▸ **TEXTE FOURNI**:
────────────────────
Dans l’Antiquité, la diffusion de l’asperge suit celle des légions romaines. Après cette période faste, la tige tombe dans l’oubli gastronomique pour ne garder que ces vertus médicinales. Les moines herboristes cultivaient l’asperge comme l’atteste un texte de 1469 à propos du jardin des chanoines de la collégiale Saint-Amé, dans le Nord de la France. Peu à peu, à force de sélection, son calibre s’est accru et son goût est devenu plus doux. Surtout, les maraîchers des cours royales ont développé la technique de la buttée : en enveloppant la base de la plante de petits tas de terre, les asperges restaient blanches, plus tendres et moins fibreuses. L’asperge était alors considérée comme un légume de luxe. Vers 1750, les maraîchers d’Argenteuil (dans le Val d’Oise) se spécialisent dans sa production. D’une culture noble et exclusive, l’asperge se démocratise et fait son apparition sur les marchés ainsi que dans les ouvrages culinaires.

Les différentes couleurs d’asperges proviennent du mode de culture et des techniques de protection de la lumière : la « griffe », le rhizome sous-terrain est enfoui sous les buttes de terre légère. Les sols sablonneux donnent des tiges bien droites. Les tiges (ou turions) poussent à l’abri de la lumière et restent donc blanches. Laissées à l’air libre, elles deviennent violettes puis vertes sous l’action chlorophyllienne du soleil. La récolte complète n’intervient qu’au bout de trois ans et les griffes produisent environ pendant dix ans.

Cultiver l’asperge est un art qui se perd. La production d’asperge blanche stagne dans le monde car elle demande une importante main d’œuvre au moment de la récolte. En revanche, l’asperge verte voit sa production se développer. Aujourd’hui on trouve toute l’année des asperges vertes en provenance du Pérou. Le climat du pays offre deux récoltes par an et un programme étatique d’irrigation a permis la mise en culture d’immenses terres désertiques. Plus de 45 000 hectares de ces terres ont été cédés à des agroindustriels. Une agriculture intensive qui épuise les nappes phréatiques et où les ouvriers journaliers vivent dans des conditions précaires.
────────────────────
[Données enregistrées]
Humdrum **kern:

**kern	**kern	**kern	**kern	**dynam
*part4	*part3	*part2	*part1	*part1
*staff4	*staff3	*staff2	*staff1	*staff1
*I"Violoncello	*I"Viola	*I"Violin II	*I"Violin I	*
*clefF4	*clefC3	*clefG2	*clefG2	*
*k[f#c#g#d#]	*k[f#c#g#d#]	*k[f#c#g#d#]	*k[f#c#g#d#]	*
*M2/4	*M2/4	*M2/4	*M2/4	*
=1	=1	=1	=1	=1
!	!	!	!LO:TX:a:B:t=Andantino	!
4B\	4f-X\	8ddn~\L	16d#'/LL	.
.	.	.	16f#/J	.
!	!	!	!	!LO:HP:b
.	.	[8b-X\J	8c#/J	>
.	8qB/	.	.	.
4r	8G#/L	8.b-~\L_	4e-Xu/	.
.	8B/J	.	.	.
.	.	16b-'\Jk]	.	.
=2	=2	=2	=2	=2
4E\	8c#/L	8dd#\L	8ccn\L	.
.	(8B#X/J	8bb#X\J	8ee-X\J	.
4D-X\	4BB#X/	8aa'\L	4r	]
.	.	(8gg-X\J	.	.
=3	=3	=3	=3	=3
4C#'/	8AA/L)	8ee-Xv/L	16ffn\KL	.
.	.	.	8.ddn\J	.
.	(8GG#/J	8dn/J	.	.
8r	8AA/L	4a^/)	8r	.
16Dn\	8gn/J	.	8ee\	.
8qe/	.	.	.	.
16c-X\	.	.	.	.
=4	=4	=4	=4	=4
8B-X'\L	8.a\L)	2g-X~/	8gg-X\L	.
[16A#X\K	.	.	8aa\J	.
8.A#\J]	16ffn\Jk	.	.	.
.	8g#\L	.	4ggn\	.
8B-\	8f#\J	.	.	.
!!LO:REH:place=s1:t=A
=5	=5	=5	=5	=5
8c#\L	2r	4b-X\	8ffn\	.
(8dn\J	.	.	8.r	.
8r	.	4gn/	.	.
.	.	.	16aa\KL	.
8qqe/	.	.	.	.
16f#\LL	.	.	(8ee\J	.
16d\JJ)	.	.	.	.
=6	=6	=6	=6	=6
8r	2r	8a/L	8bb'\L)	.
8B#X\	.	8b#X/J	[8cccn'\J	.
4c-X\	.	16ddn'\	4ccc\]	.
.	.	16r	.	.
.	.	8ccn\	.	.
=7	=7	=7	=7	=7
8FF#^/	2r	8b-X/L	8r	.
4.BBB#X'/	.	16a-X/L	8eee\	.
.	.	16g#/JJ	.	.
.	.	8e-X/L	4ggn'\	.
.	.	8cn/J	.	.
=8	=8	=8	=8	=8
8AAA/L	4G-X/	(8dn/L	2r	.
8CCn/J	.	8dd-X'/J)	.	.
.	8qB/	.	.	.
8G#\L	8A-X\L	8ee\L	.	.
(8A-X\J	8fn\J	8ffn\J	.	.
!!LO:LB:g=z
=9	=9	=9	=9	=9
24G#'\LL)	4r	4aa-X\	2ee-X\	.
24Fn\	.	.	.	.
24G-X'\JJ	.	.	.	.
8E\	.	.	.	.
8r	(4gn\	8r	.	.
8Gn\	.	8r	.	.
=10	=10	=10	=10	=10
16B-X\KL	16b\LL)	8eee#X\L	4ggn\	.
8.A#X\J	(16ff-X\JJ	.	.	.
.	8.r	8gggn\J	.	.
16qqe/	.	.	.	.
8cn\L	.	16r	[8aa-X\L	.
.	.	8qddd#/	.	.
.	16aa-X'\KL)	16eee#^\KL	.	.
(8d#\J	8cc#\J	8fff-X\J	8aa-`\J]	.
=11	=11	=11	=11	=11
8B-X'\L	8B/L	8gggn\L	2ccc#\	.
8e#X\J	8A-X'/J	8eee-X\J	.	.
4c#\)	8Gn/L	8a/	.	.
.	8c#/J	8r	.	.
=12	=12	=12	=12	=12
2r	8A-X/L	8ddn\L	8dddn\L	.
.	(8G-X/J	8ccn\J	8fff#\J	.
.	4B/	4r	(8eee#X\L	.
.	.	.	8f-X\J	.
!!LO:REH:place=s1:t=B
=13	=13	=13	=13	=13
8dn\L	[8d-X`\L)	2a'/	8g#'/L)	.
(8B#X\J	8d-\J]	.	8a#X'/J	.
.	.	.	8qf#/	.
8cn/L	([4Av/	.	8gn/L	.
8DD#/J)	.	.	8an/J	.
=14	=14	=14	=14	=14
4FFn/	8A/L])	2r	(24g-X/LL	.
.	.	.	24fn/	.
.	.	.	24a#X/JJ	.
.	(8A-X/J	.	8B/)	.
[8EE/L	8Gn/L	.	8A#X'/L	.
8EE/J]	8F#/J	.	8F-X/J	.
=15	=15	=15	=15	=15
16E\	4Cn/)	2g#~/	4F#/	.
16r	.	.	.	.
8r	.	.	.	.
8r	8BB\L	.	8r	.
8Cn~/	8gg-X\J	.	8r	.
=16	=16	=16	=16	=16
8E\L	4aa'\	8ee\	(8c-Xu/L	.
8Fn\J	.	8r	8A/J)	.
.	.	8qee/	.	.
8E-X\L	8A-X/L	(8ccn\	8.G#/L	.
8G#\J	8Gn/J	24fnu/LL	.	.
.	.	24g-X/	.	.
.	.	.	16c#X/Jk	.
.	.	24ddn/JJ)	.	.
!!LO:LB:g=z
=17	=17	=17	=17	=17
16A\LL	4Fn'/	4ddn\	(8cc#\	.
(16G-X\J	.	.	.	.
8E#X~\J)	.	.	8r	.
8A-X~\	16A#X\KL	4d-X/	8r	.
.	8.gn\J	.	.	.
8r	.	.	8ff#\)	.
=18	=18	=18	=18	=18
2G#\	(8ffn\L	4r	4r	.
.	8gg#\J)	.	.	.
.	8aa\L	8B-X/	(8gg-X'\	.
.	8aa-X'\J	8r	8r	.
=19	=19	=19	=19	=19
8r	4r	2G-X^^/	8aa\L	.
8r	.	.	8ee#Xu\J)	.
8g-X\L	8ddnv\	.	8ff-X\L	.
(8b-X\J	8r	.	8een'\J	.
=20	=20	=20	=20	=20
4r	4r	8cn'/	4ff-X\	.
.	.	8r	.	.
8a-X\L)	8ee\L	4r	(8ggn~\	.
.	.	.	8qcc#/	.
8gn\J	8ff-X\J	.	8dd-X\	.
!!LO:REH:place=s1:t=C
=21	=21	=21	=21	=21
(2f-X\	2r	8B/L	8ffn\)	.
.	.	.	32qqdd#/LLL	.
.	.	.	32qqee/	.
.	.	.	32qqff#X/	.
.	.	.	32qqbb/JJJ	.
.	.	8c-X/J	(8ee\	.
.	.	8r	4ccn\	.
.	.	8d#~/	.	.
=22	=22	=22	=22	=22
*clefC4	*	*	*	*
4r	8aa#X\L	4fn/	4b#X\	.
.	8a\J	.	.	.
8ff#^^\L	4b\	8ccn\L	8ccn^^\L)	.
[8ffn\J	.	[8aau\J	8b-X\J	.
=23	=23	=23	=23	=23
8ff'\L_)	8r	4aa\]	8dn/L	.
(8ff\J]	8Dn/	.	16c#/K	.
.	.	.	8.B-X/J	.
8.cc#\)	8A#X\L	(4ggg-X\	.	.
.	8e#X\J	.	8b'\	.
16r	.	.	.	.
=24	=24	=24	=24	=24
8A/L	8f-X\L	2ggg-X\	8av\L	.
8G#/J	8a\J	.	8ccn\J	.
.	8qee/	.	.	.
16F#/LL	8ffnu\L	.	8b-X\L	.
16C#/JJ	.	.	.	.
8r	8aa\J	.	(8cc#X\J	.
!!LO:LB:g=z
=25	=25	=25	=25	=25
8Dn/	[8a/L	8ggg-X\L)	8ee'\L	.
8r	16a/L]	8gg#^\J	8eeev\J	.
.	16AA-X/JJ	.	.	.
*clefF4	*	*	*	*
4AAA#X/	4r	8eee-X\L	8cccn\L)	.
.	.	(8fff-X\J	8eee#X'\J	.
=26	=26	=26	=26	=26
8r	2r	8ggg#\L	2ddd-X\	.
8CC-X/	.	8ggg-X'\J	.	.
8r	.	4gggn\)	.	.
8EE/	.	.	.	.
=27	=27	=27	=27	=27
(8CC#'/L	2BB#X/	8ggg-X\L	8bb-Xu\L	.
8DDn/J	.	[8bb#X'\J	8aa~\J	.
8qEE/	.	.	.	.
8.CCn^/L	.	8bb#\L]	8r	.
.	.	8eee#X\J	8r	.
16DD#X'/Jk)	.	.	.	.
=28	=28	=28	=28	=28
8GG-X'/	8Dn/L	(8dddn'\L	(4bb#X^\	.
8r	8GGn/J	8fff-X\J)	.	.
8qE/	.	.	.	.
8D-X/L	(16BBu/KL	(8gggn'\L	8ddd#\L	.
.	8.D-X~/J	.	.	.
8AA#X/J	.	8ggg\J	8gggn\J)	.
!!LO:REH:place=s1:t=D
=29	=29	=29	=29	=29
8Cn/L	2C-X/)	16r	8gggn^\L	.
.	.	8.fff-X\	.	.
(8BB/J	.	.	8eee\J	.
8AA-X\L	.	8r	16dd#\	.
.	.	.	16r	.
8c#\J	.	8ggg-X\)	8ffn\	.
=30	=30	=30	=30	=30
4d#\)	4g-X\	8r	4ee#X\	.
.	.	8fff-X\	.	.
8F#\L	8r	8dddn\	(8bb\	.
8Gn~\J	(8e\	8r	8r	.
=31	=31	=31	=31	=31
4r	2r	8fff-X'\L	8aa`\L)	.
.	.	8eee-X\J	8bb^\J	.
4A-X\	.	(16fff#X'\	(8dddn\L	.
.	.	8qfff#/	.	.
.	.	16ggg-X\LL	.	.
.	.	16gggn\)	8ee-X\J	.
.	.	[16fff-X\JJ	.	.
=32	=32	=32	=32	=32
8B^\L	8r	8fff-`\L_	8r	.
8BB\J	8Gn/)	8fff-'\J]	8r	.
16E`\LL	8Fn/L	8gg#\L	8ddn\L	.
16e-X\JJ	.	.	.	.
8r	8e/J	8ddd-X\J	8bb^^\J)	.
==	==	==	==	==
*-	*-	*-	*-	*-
────────────────────
▸ **TÂCHES À RÉALISER**:
A) Selon le texte sur l'asperge, vers quelle année les maraîchers d'Argenteuil se spécialisent-ils dans sa production ?
B) Écrivez la suite du texte sur l'asperge en reprenant après sa dernière phrase.

▸ **RÉSULTATS PAR TÂCHE**:
A) Vers 1750.

B)
On évitera donc ces asperges du bout du monde pour préférer des provenances plus proches, celles de Malines, au Nord de Bruxelles, des Landes ou de… Hunsdorf, sur le versant Ouest de la vallée de l’Alzette à la hauteur de Lorentzweiler. La famille Hoffmann, installée « Um Sonnebierg », s’est bâti une solide réputation au Luxembourg grâce à ses asperges. D’une plantation pour la consommation familiale, les surfaces ont été progressivement agrandies après qu’un certain Georges Eischen, patron de La Provençale se soit arrêté dans le coin alors qu’il faisait une balade en VTT. « Je leur ai pris vingt kilos un lundi de Pâques, puis encore vingt kilo le lendemain. À l’époque, ils exploitaient un demi-hectare », racontait-il au Land en 2022. Aujourd’hui, entre 25 et 30 tonnes d’asperges sont récoltées selon les saisons sur les onze hectares de l’exploitation. La famille embauche une dizaine de saisonniers pendant les trois mois de récolte des asperges. Il faut les cueillir tous les jours dès qu’elles sortent de terre pour qu’elles restent bien blanches.

Reste à les cuisiner dans son Petit traité de l’asperge (éditions Le Sureau) Pierre-Brice Lebrun explique : « Il faut cuire les asperges blanches debout, pour que la tête cuise à la vapeur et le pied dans l’eau ». La verte n’a pas besoin d’être épluchée, elle se dore à la poêle ou au four. Les recettes signées avec le chef Martin Fache, passent de la classique sauce mousseline, au risotto, au bavarois ou à la focaccia.